* _Exercise goal_: Where does the string "brand" appear? Copy every line of the entries below that holds it.

[Stored data entries]
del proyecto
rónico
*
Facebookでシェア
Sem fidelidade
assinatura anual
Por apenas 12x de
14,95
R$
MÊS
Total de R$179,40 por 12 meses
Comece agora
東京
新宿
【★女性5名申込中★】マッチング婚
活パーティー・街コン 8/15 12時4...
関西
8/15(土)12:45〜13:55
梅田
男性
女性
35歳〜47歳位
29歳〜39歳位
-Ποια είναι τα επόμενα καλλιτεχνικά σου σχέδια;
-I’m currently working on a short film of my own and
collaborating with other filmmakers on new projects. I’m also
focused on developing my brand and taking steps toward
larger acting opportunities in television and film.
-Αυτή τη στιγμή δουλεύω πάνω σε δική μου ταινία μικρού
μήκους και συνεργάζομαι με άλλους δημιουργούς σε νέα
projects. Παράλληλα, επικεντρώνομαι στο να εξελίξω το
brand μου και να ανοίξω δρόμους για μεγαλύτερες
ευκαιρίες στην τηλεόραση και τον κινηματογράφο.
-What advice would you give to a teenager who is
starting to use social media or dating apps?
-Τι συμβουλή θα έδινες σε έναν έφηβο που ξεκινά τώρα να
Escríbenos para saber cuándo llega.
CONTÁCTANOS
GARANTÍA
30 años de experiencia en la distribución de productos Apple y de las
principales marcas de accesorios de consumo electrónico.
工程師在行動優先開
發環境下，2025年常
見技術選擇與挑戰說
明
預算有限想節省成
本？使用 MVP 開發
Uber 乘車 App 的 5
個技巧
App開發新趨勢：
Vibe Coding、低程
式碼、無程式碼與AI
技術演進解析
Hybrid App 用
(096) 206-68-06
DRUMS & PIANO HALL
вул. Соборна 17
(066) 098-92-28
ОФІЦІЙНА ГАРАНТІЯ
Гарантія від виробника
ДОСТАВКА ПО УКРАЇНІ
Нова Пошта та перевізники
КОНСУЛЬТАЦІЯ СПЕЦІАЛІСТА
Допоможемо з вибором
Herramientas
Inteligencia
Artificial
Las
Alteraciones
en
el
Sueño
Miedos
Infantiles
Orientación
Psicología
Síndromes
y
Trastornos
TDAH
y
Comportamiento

* _Exercise answer_:
focused on developing my brand and taking steps toward
brand μου και να ανοίξω δρόμους για μεγαλύτερες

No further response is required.